One reason for my excitement is that I don't really like the story of Giselle as it stands.   In my Reflections on Giselle 28 Jan 2014 I wrote that the reason I have a problem with Giselle is the story.  Not so much Act I which, as I said in my note, could have come from The Archers but Act II , I continued:

"because Giselle is buried in unconsecrated ground where her spirit joins those of other women who have been seduced and die before their wedding day. They have it in for men and if any man is unfortunate enough to stray across their path as the gamekeeper did they kill him (though having said that I have seen one performance, though I cannot remember which company, where the gamekeeper survives and the curtain falls on his shaking hands with the playboy). That is a pretty unpleasant as well as fantastic story and offends my sensibilities ....."
My strategy for coping with Act II is to put the narrative out of my mind and to treat that part of the work as a purely abstract work like Act II of Balanchine's Jewels.

English National Ballet are not giving anything away about Akram Khan's creation.   They have posted a synopsis page on their website but all it contains are a series of quotations.   There is a film and some photos but they could have come from lots of rehearsals.  We know that Adam's score is to be used but we are told that the score has been adapted and that there will be some additional music by Ben Frost. We also know that Akram Khan is working with Ruth Little, the dramaturg who collaborated with Jonathan Watkins on 1984.

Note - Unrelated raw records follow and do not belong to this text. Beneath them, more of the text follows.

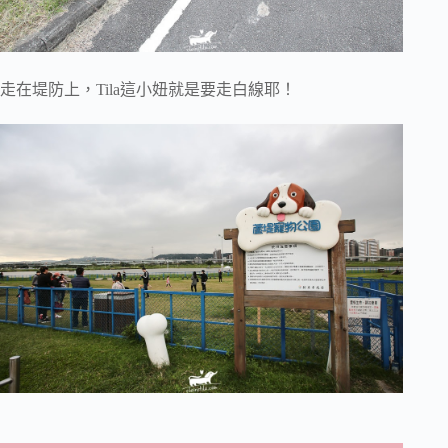
走在堤防上，Tila這小妞就是要走白線耶！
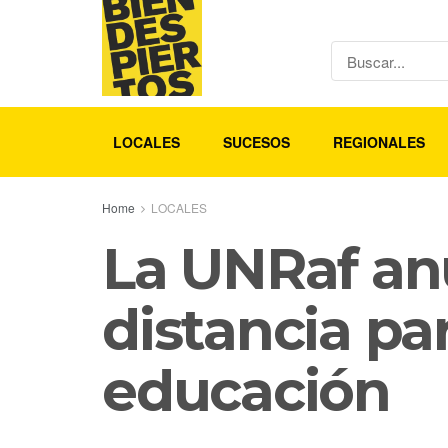
LOCALES
SUCESOS
REGIONALES
Home
LOCALES
La UNRaf an
distancia par
educación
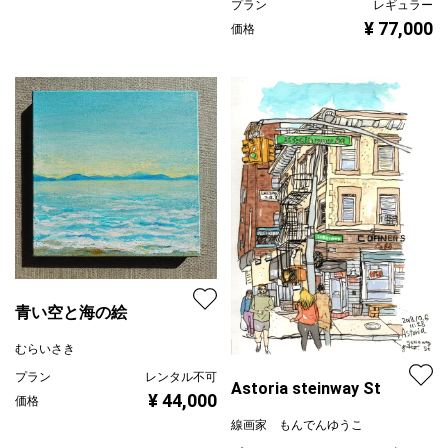
プラン
レギュラー
¥ 77,000
価格
青い空と海の絵
むらいさき
プラン
レンタル不可
Astoria steinway St
¥ 44,000
価格
線画家 もんでんゆうこ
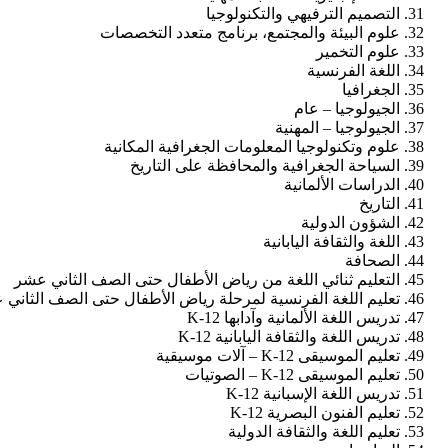
التصميم الترفيهي والتكنولوجيا
علوم البيئة والمجتمع، برنامج متعدد التخصصات
علوم التخمير
اللغة الفرنسية
الجغرافيا
الجيولوجيا – عام
الجيولوجيا – المهنية
علوم وتكنولوجيا المعلومات الجغرافية المكانية
السياحة الجغرافية والمحافظة على التاريخ
الدراسات الألمانية
التاريخ
الشؤون الدولية
اللغة والثقافة اليابانية
الصحافة
التعليم ثنائي اللغة من رياض الأطفال حتى الصف الثاني عشر
تعليم اللغة الفرنسية لمرحلة رياض الأطفال حتى الصف الثاني
تدريس اللغة الألمانية وآدابها K-12
تدريس اللغة والثقافة اليابانية K-12
تعليم الموسيقى K-12 – آلات موسيقية
تعليم الموسيقى K-12 – الصوتيات
تدريس اللغة الإسبانية K-12
تعليم الفنون البصرية K-12
تعليم اللغة والثقافة الدولية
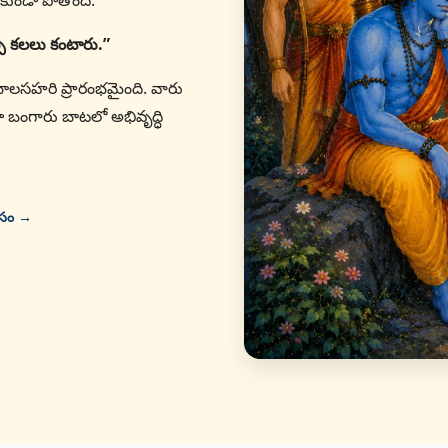
కుండా పోతోంది.
ప్ప కలలు కంటారు.”
తో బాలసహరి ప్రారంభమైంది. వారు
ా బంగారు బాటలో అభివృద్ధి
ోసం →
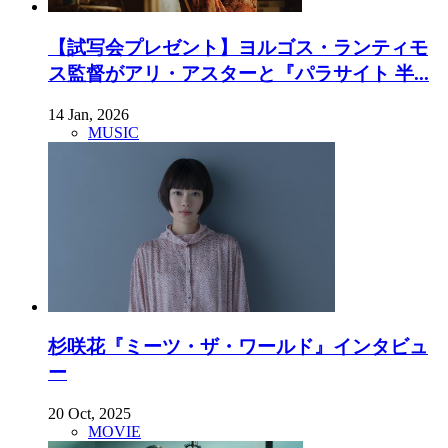
【試写会プレゼント】ヨルゴス・ランティモ
ス監督がアリ・アスターと『パラサイト 半...
14 Jan, 2026
MUSIC
杉咲花『ミーツ・ザ・ワールド』インタビュ
ー
20 Oct, 2025
MOVIE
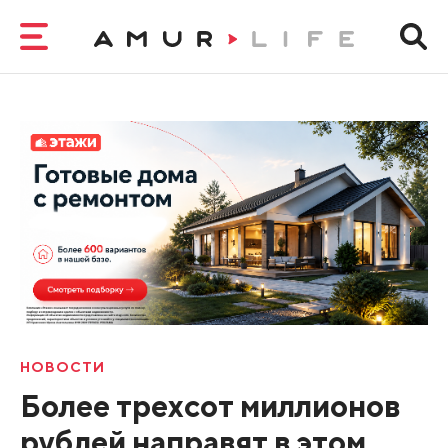
НОВОСТИ
Более трехсот миллионов
рублей направят в этом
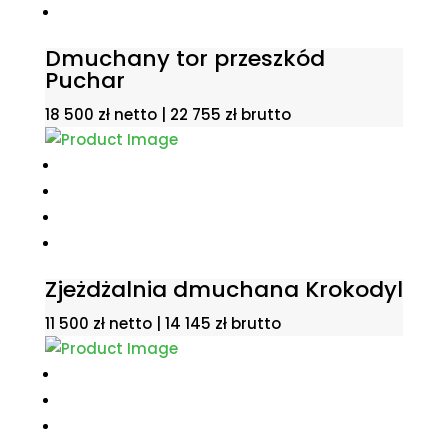
Dmuchany tor przeszkód
Puchar
18 500
zł
netto |
22 755
zł
brutto
Zjeżdżalnia dmuchana Krokodyl
11 500
zł
netto |
14 145
zł
brutto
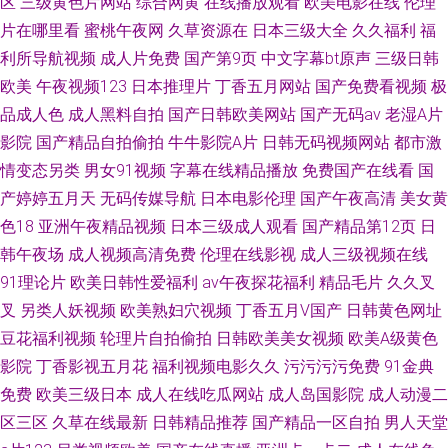
区
三级黄色片网站
综合网黄
在线播放观看
欧美电影在线
伦理
片在哪里看
蜜桃午夜网
久草资源在
日本三级大全
久久福利
福
利所导航视频
成人片免费
国产第9页
中文字幕bt原声
三级日韩
欧美
午夜视频123
日本推理片
丁香五月网站
国产免费看视频
极
品成人色
成人黑料自拍
国产日韩欧美网站
国产无码av
老湿A片
影院
国产精品自拍偷拍
牛牛影院A片
日韩无码视频网站
都市激
情变态另类
男女91视频
字幕在线精品播放
免费国产在线看
国
产婷婷五月天
无码传媒导航
日本电影伦理
国产午夜高清
美女黄
色18
亚洲午夜精品视频
日本三级成人观看
国产精品第12页
日
韩午夜场
成人视频高清免费
伦理在线影视
成人三级视频在线
91理论片
欧美日韩性爱福利
av午夜探花福利
精品毛片
久久叉
叉
另类人妖视频
欧美熟妇穴视频
丁香五月V国产
日韩黄色网址
豆花福利视频
轮理片自拍偷拍
日韩欧美美女视频
欧美A级黄色
影院
丁香影视五月花
福利视频电影久久
污污污污免费
91金典
免费
欧美三级日本
成人在线吃瓜网站
成人岛国影院
成人动漫二
区三区
久草在线最新
日韩精品推荐
国产精品一区自拍
男人天堂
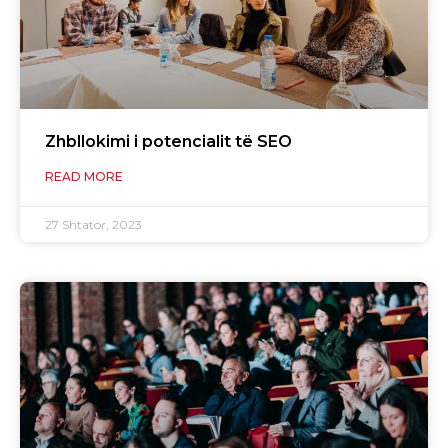
Zhbllokimi i potencialit të SEO
READ MORE
27 Shtator, 2023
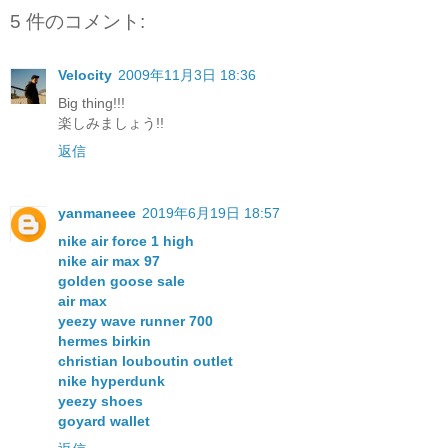
5 件のコメント:
Velocity
2009年11月3日 18:36
Big thing!!!
楽しみましょう!!
返信
yanmaneee
2019年6月19日 18:57
nike air force 1 high
nike air max 97
golden goose sale
air max
yeezy wave runner 700
hermes birkin
christian louboutin outlet
nike hyperdunk
yeezy shoes
goyard wallet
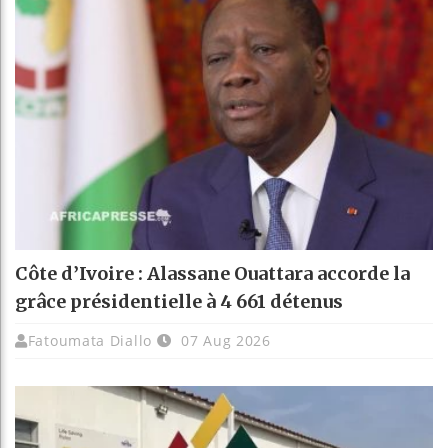
Côte d’Ivoire : Alassane Ouattara accorde la
grâce présidentielle à 4 661 détenus
Fatoumata Diallo
07 Aug 2026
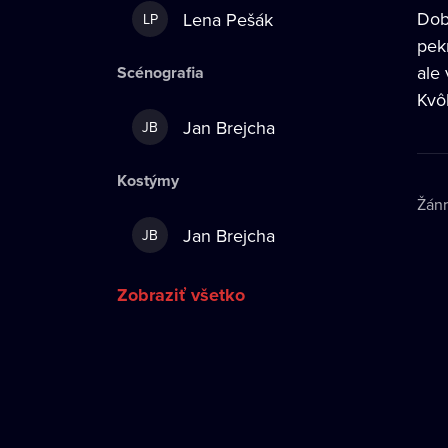
Dob
Lena Pešák
LP
pek
ale 
Scénografia
Kvô
Jan Brejcha
JB
Kostýmy
Žán
Jan Brejcha
JB
Zobraziť všetko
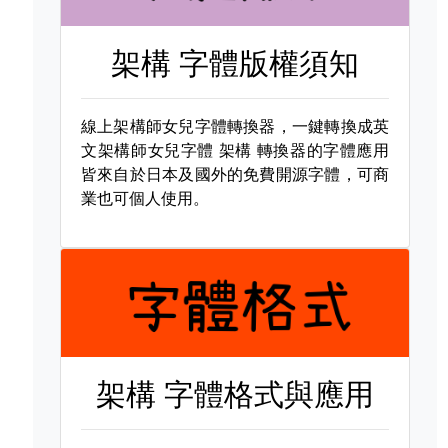
架構 字體版權須知
線上架構師女兒字體轉換器，一鍵轉換成英
文架構師女兒字體
架構 轉換器的字體應用
皆來自於日本及國外的免費開源字體，可商
業也可個人使用。
架構 字體格式與應用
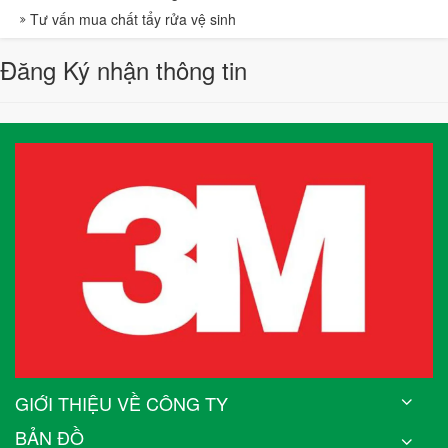
Tư vấn mua chất tẩy rửa vệ sinh
Đăng Ký nhận thông tin
GIỚI THIỆU VỀ CÔNG TY
BẢN ĐỒ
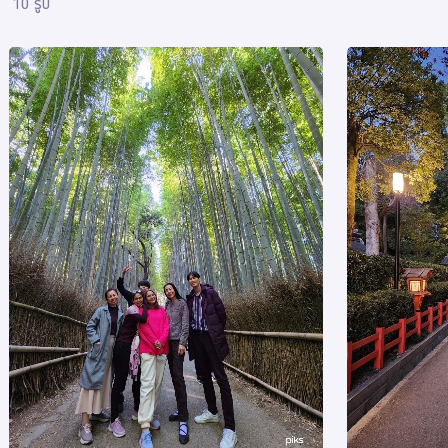
10 รูป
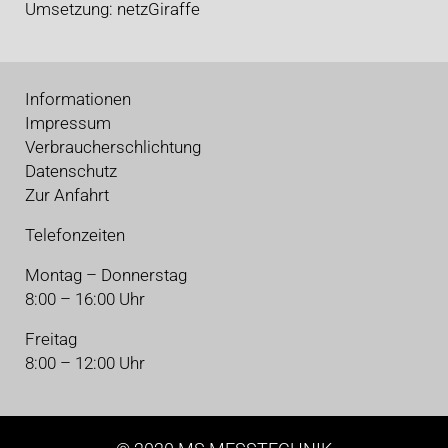
Umsetzung:
netzGiraffe
Informationen
Impressum
Verbraucherschlichtung
Datenschutz
Zur Anfahrt
Telefonzeiten
Montag – Donnerstag
8:00 – 16:00 Uhr
Freitag
8:00 – 12:00 Uhr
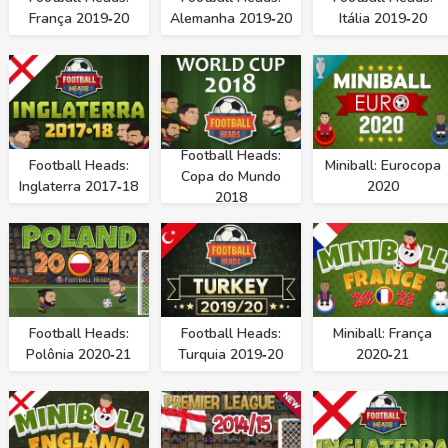
França 2019‑20
Alemanha 2019‑20
Itália 2019‑20
Football Heads:
Football Heads:
Miniball: Eurocopa
Copa do Mundo
Inglaterra 2017‑18
2020
2018
Football Heads:
Football Heads:
Miniball: França
Polônia 2020‑21
Turquia 2019‑20
2020‑21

One clue that I do have comes from Simon Garner who dances with me at KNT.   Simon recently exhibited a mixed media work which included some sound effects at London Scottish House in Manchester (see Images of Giselle 20 May 2016). Someone from ENB visited the exhibition and saw the work and sent a message that he had parts of the ballet were not unlike his work.

Akram Khan's Giselle will start in Manchester and will tour Bristol and Southampton before ending in Sadler's Wells in November.  I should add that the company will also dance Mary Skeeping's Giselle at the Coliseum in January.